» What to produce
Your task is to restate every entry below word for word and omit the images.

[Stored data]
------------------------------------------------------------------------

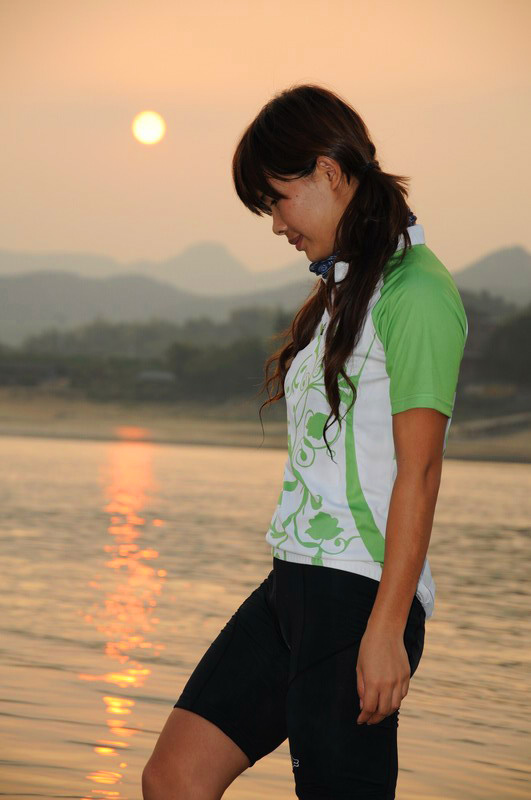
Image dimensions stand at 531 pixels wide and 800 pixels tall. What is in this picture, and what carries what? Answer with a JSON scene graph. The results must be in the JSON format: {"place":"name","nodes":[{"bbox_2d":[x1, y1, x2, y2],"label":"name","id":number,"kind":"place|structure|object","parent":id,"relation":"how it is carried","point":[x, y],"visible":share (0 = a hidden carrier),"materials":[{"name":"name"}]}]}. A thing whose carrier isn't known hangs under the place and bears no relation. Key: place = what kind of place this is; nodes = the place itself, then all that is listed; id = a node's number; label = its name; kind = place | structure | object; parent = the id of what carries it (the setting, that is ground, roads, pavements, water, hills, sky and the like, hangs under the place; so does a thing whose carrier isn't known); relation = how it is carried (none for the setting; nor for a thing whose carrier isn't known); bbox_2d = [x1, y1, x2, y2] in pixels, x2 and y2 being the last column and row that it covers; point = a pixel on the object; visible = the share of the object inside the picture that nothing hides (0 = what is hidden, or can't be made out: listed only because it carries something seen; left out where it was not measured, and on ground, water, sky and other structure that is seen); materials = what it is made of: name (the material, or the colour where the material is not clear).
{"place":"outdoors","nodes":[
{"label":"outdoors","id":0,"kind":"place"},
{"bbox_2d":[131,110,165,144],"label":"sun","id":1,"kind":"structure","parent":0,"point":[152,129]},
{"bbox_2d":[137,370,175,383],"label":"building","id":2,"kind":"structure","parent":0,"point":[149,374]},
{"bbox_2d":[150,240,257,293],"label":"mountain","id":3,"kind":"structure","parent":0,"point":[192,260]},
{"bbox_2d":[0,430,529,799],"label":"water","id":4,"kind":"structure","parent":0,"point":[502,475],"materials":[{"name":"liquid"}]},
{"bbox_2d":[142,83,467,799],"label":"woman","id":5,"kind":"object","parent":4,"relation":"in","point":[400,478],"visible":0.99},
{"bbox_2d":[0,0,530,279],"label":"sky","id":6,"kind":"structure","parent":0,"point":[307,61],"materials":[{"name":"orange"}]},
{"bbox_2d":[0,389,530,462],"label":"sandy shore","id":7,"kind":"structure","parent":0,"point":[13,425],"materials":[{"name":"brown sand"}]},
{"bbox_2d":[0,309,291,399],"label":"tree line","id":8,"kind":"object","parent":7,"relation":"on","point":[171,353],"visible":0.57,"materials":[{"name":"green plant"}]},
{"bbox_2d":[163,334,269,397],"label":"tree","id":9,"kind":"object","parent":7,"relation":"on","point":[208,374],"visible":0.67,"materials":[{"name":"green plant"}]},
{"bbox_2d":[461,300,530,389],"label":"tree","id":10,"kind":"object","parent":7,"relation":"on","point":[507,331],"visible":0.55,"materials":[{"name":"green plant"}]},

------------------------------------------------------------------------

» Answer box
Image dimensions stand at 531 pixels wide and 800 pixels tall. What is in this picture, and what carries what? Answer with a JSON scene graph. The results must be in the JSON format: {"place":"name","nodes":[{"bbox_2d":[x1, y1, x2, y2],"label":"name","id":number,"kind":"place|structure|object","parent":id,"relation":"how it is carried","point":[x, y],"visible":share (0 = a hidden carrier),"materials":[{"name":"name"}]}]}. A thing whose carrier isn't known hangs under the place and bears no relation. Key: place = what kind of place this is; nodes = the place itself, then all that is listed; id = a node's number; label = its name; kind = place | structure | object; parent = the id of what carries it (the setting, that is ground, roads, pavements, water, hills, sky and the like, hangs under the place; so does a thing whose carrier isn't known); relation = how it is carried (none for the setting; nor for a thing whose carrier isn't known); bbox_2d = [x1, y1, x2, y2] in pixels, x2 and y2 being the last column and row that it covers; point = a pixel on the object; visible = the share of the object inside the picture that nothing hides (0 = what is hidden, or can't be made out: listed only because it carries something seen; left out where it was not measured, and on ground, water, sky and other structure that is seen); materials = what it is made of: name (the material, or the colour where the material is not clear).
{"place":"outdoors","nodes":[
{"label":"outdoors","id":0,"kind":"place"},
{"bbox_2d":[131,110,165,144],"label":"sun","id":1,"kind":"structure","parent":0,"point":[152,129]},
{"bbox_2d":[137,370,175,383],"label":"building","id":2,"kind":"structure","parent":0,"point":[149,374]},
{"bbox_2d":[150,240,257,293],"label":"mountain","id":3,"kind":"structure","parent":0,"point":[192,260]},
{"bbox_2d":[0,430,529,799],"label":"water","id":4,"kind":"structure","parent":0,"point":[502,475],"materials":[{"name":"liquid"}]},
{"bbox_2d":[142,83,467,799],"label":"woman","id":5,"kind":"object","parent":4,"relation":"in","point":[400,478],"visible":0.99},
{"bbox_2d":[0,0,530,279],"label":"sky","id":6,"kind":"structure","parent":0,"point":[307,61],"materials":[{"name":"orange"}]},
{"bbox_2d":[0,389,530,462],"label":"sandy shore","id":7,"kind":"structure","parent":0,"point":[13,425],"materials":[{"name":"brown sand"}]},
{"bbox_2d":[0,309,291,399],"label":"tree line","id":8,"kind":"object","parent":7,"relation":"on","point":[171,353],"visible":0.57,"materials":[{"name":"green plant"}]},
{"bbox_2d":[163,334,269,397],"label":"tree","id":9,"kind":"object","parent":7,"relation":"on","point":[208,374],"visible":0.67,"materials":[{"name":"green plant"}]},
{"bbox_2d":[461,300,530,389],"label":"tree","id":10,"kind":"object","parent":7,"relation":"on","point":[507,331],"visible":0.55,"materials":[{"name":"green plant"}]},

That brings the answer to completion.